*** Opening of Material for this exercise ***
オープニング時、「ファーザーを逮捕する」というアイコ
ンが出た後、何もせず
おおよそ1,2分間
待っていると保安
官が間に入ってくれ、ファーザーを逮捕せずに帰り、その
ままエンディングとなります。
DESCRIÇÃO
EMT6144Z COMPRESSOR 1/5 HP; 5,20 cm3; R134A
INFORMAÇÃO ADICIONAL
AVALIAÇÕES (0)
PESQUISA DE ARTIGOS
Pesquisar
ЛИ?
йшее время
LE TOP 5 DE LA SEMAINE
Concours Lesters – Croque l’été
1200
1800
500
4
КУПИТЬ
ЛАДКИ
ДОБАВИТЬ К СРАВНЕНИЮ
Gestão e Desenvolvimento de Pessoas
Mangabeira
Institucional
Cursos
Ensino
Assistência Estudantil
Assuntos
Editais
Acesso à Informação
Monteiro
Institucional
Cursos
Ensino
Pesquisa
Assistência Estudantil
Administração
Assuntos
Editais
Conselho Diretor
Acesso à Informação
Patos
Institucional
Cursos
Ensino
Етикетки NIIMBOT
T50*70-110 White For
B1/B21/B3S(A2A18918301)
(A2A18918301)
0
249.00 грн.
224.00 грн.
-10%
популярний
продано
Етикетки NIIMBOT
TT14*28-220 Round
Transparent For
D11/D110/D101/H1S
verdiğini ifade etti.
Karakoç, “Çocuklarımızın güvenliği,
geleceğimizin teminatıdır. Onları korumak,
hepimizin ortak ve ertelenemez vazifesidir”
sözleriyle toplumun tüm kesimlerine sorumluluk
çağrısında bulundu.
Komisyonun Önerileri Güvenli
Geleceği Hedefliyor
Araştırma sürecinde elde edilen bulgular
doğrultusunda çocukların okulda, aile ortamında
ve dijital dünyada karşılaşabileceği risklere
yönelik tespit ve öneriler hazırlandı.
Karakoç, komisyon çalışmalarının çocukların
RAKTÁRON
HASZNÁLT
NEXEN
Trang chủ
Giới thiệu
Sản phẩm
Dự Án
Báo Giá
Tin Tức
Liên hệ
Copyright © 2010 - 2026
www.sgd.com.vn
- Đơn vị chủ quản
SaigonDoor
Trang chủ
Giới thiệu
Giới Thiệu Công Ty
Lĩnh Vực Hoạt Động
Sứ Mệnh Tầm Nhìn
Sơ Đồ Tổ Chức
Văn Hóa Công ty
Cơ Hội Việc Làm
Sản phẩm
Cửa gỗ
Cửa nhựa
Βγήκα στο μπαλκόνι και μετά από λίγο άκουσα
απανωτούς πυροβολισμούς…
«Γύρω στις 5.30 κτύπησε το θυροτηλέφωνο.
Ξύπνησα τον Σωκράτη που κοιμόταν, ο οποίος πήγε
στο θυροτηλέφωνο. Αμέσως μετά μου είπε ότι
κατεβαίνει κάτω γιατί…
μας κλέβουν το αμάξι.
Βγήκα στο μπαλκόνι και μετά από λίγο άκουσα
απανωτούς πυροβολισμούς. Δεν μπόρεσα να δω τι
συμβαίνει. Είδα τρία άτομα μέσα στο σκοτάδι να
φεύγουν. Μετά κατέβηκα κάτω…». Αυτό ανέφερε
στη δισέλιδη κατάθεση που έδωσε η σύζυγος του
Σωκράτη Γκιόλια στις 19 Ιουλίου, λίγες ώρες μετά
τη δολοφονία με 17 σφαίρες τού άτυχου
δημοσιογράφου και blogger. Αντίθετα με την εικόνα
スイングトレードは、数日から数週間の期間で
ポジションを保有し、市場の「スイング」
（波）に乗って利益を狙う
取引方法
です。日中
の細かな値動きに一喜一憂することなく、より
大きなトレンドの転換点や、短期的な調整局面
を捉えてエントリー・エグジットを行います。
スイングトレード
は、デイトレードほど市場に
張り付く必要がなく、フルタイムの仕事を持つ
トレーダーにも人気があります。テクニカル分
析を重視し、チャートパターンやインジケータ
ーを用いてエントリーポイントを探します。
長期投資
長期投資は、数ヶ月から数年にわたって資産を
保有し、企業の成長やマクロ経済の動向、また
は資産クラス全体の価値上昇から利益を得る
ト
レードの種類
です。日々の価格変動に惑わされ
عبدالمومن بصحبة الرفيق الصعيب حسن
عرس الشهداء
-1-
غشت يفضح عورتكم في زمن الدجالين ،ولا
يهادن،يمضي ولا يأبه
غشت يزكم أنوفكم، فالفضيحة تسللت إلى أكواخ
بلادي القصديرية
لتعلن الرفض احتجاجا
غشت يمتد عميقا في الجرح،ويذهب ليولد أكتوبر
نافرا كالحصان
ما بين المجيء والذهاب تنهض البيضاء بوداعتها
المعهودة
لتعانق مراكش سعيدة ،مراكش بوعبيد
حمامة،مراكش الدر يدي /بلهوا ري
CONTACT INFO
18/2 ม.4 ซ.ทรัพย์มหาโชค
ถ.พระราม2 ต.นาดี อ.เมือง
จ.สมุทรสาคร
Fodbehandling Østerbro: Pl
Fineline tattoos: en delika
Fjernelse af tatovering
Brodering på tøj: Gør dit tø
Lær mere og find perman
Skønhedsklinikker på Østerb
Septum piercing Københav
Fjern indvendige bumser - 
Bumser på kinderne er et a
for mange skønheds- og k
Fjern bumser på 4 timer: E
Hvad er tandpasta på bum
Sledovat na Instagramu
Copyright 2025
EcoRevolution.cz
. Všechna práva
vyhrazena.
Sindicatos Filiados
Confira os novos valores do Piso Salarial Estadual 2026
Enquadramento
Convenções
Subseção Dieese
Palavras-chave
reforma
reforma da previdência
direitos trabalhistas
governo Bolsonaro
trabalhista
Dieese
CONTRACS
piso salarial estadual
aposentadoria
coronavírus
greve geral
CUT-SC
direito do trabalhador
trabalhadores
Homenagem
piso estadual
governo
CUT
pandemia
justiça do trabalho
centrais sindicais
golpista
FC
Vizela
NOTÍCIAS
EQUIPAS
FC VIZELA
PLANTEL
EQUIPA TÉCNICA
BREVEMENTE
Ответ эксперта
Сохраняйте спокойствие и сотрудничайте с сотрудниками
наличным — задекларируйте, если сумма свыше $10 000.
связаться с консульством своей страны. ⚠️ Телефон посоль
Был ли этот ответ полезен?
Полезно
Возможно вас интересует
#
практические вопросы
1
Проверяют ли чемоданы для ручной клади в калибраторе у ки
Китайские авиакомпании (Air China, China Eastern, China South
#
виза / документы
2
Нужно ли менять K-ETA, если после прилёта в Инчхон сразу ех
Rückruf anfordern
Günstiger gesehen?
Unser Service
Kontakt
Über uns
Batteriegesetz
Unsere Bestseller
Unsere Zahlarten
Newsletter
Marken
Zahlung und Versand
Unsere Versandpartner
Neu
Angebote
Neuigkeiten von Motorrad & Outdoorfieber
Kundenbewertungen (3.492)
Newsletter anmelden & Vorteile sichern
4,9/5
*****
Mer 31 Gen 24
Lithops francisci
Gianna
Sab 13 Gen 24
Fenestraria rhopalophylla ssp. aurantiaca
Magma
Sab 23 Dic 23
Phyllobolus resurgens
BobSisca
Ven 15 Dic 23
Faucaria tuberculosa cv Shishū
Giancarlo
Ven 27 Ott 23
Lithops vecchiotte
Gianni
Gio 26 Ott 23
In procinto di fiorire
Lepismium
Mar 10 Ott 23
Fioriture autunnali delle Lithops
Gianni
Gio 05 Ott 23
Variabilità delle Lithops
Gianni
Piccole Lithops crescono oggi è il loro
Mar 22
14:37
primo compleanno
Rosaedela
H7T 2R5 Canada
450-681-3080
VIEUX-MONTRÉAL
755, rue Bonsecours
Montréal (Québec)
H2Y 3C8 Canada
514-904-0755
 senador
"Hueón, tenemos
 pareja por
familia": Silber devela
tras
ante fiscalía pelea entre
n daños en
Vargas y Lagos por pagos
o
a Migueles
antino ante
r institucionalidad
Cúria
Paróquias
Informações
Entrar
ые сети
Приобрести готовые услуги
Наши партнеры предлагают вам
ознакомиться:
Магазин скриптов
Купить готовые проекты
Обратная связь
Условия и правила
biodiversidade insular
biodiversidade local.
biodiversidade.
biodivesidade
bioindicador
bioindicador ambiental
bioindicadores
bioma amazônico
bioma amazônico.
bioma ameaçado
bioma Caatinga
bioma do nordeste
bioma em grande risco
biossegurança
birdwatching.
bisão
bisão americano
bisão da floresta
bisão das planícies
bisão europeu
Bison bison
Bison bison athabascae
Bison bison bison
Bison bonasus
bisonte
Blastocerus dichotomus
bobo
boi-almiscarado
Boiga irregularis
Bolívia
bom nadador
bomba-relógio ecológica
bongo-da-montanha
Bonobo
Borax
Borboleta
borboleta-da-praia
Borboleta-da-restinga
*** Close of Material for this exercise ***
## Exercise brief
Copy the data line for line, from its first line through the line that contains "LE TOP 5 DE LA SEMAINE", and include that final line.

## Exercise solution
オープニング時、「ファーザーを逮捕する」というアイコ
ンが出た後、何もせず
おおよそ1,2分間
待っていると保安
官が間に入ってくれ、ファーザーを逮捕せずに帰り、その
ままエンディングとなります。
DESCRIÇÃO
EMT6144Z COMPRESSOR 1/5 HP; 5,20 cm3; R134A
INFORMAÇÃO ADICIONAL
AVALIAÇÕES (0)
PESQUISA DE ARTIGOS
Pesquisar
ЛИ?
йшее время
LE TOP 5 DE LA SEMAINE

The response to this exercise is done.